Our next lesson will be debunking the saying, "The proof is in the pudding."  In addition to being only  half of the actual expression, it this form it makes absolutely no sense.  It will make sense when you learn the full  phrase.  Your homework assignment is to look it up and write a one page report, single spaced, 1 inch margins,  ink -  not pencil.  No fountain pens.

Class dismissed.

4 comments:

  1. "migrating, flying poop machines" LOL! We have them too -- and they never leave -- they just spend all winter flying from one pond or field to another. They ruin the shorelines of our lakes and the grassy areas of our parks. I don't care what they are called -- talk about a nuisance!

    ReplyDelete
  2. You mean I've spent all of that time convincing my children that they're now swans and I've been trying to teach them the wrong name?!

    ReplyDelete
  3. One page single spaced..... here is my cut and paste.....

    Perhaps it's a sign of our increasingly fast-paced, short-attention-span society that even our old proverbs are being shortened and clipped down from the original full sayings. Word Detective and other etymology sites pointed out that the phrase originated as "the proof of the pudding is in the eating." It means that the true value or quality of something can only be judged when it's put to use. The meaning is often summed up as "results are what count."
    According to Bartlett's Familiar Quotations, the phrase dates back to at least 1615 when Miguel de Cervantes published Don Quixote. In this comic novel, the phrase is stated as, "The proof of the pudding is the eating."

    Word Detective and the American Heritage Dictionary of Idioms note that the phrase came into use around 1600. However, a bulletin board quotes The Dictionary of Cliches, which dates the phrase to the 14th century. The board also mentions a 1682 version from Bileau's Le Lutrin, which read, "The proof of th' pudding's seen i' the eating." A page of pudding definitions from the Oxford English Dictionary also cites the author Boileau (Bileau) as the first to use the phrase. So it seems likely that the phrase dates back to the 1600s, though the identity of its author is disputed.

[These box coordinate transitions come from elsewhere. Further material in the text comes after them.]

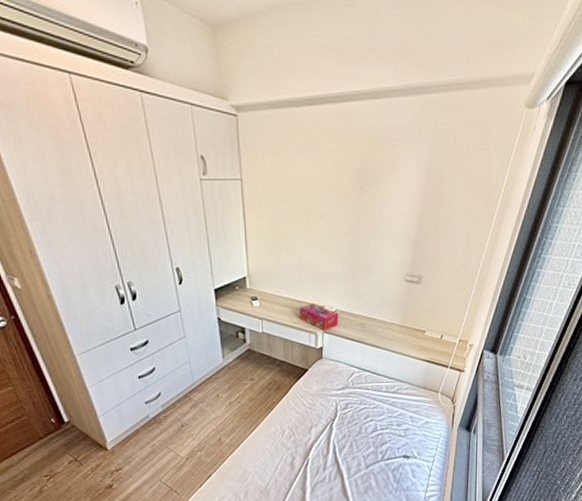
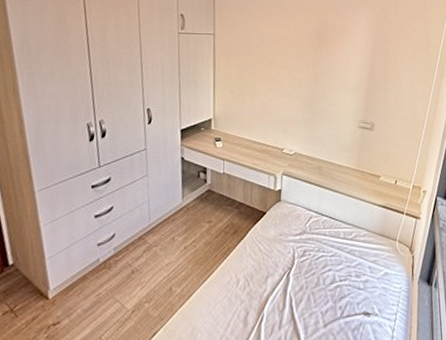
tissue box: present [300,303,339,331] -> none [260,145,298,173]

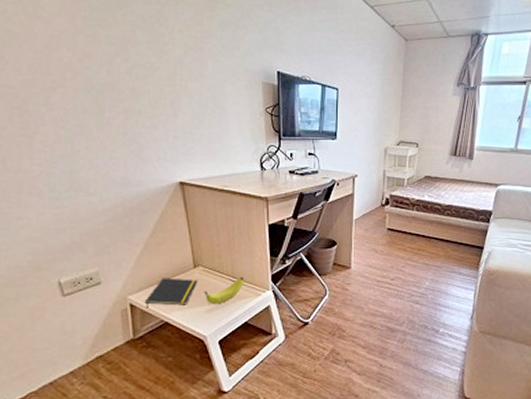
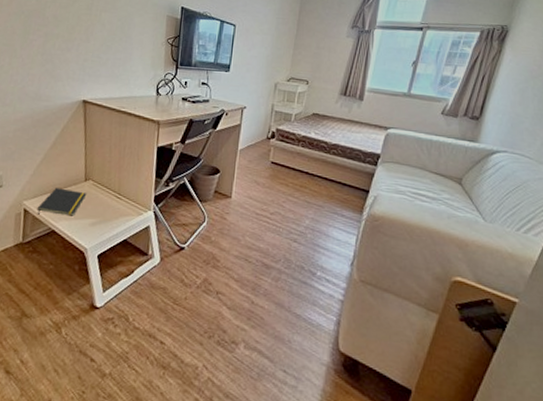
fruit: present [204,277,244,305] -> none [91,195,129,219]

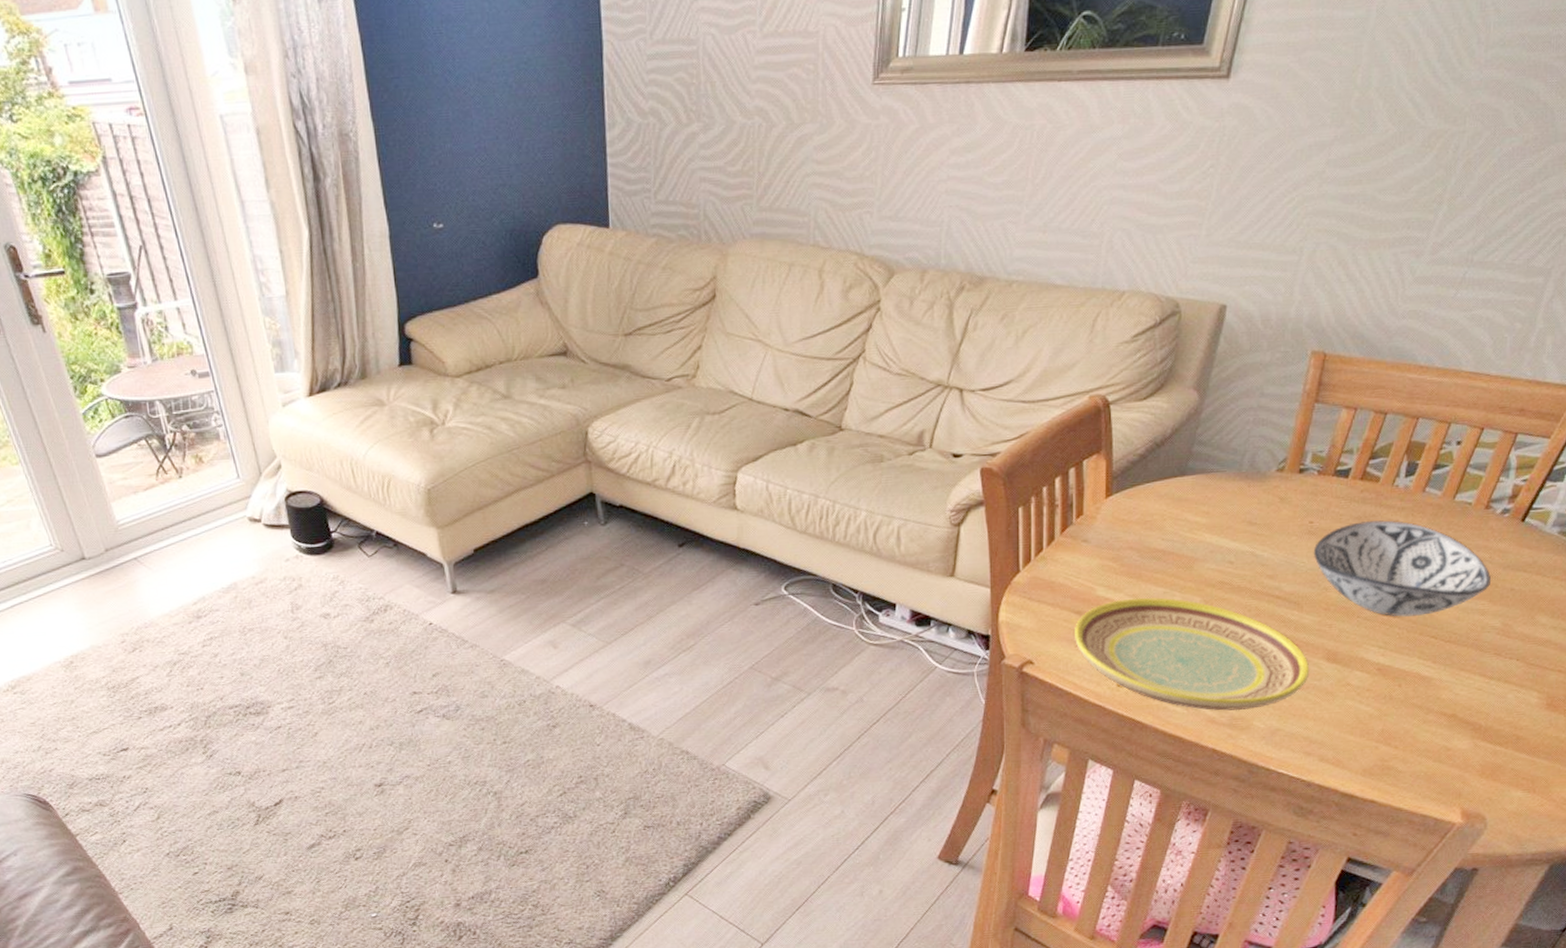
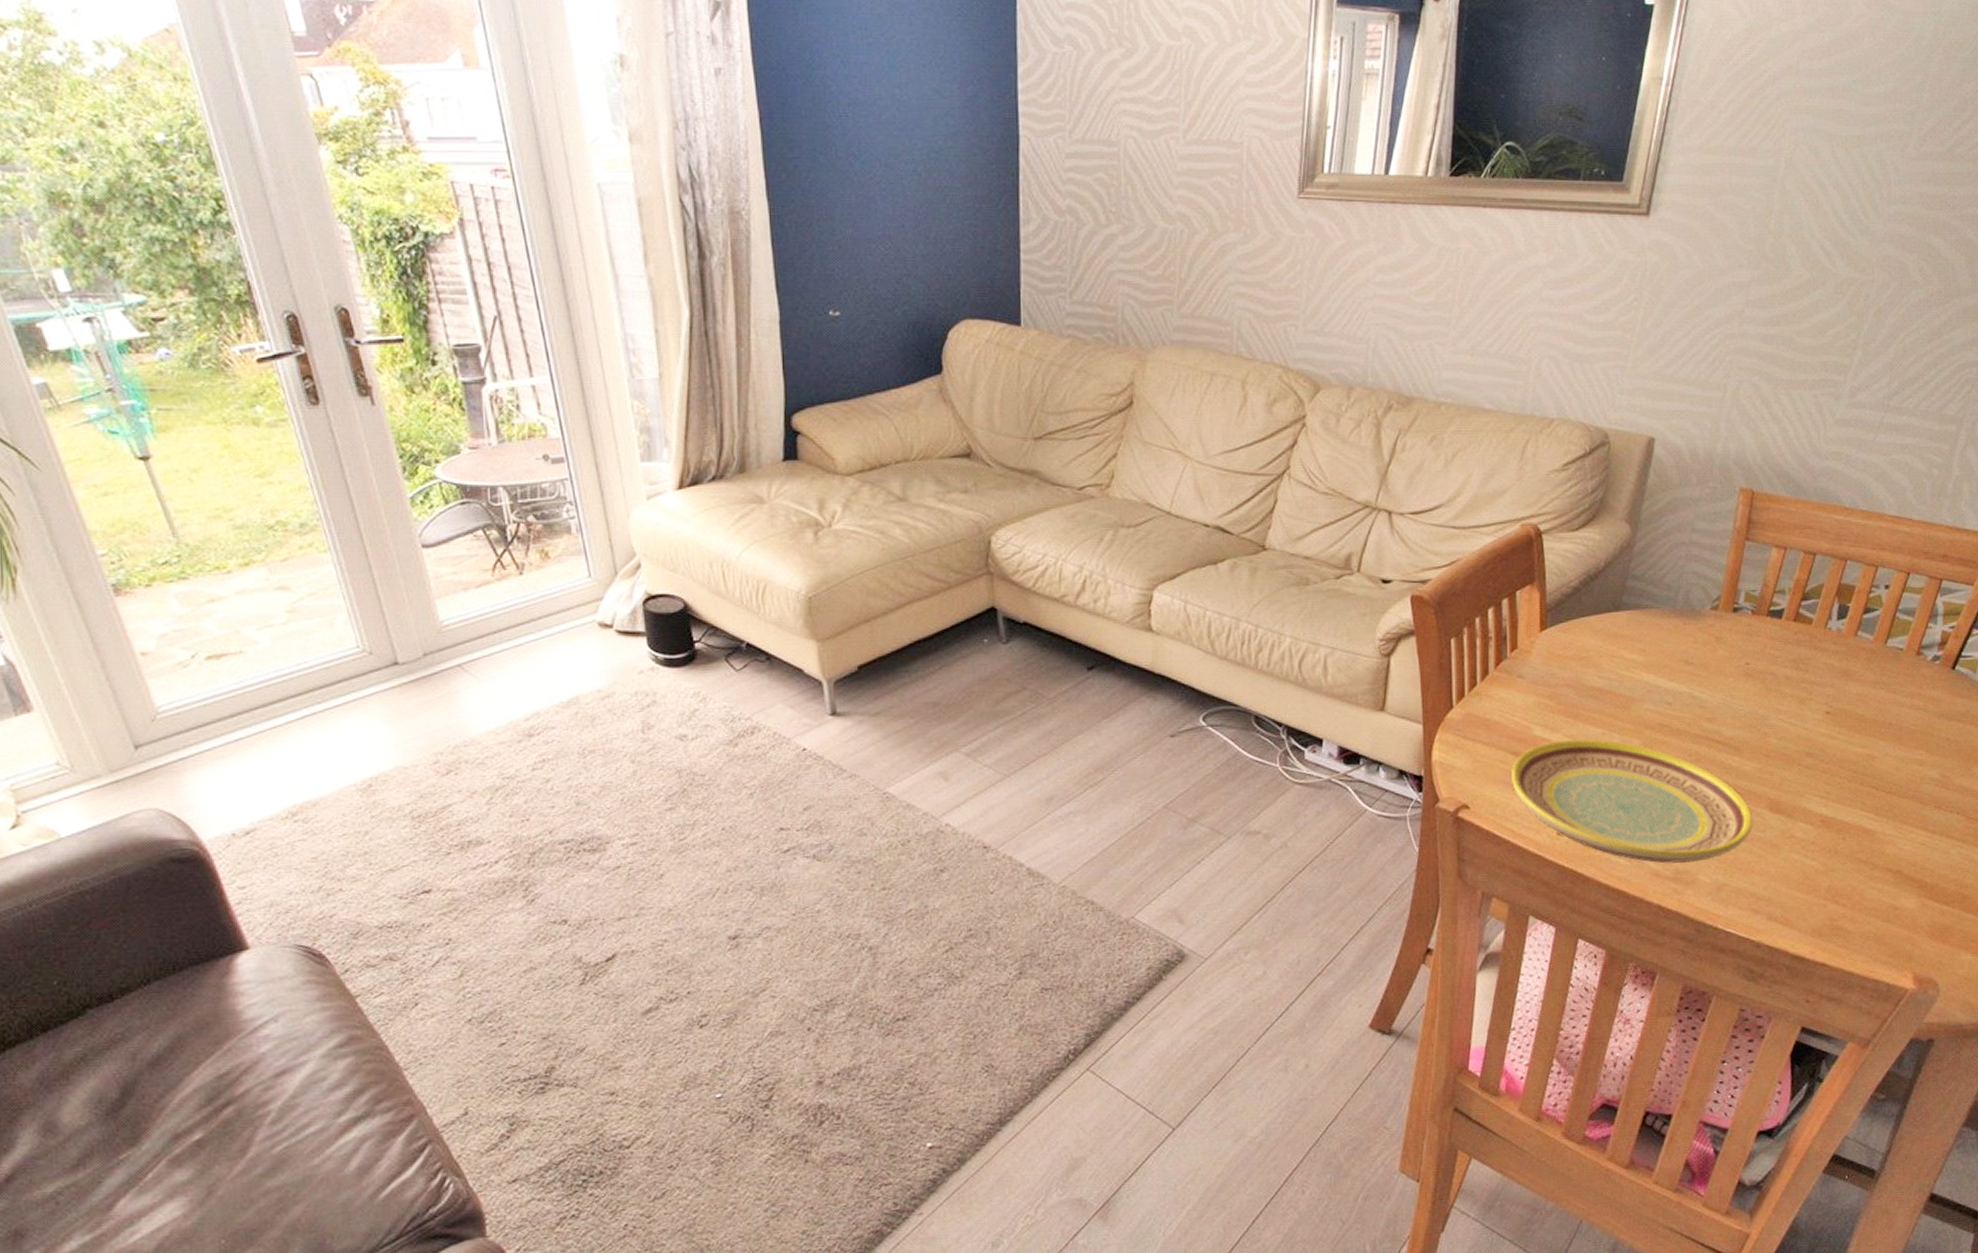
decorative bowl: present [1313,520,1491,617] -> none [1751,664,1926,766]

    These days, some people shorten the phrase to simply "proof of the pudding." Even the American Heritage Dictionary of the English Language trims it down. Occasionally, it is even further abbreviated to "proof in pudding," irritating purists who argue that the shortened versions don't mean anything on their own. Let's just hope it doesn't get further reduced any time soon. "Proofpudding" just doesn't cut it.

    ReplyDelete
  4. EXCELLENT!! Full marks! No ink smears! Well done!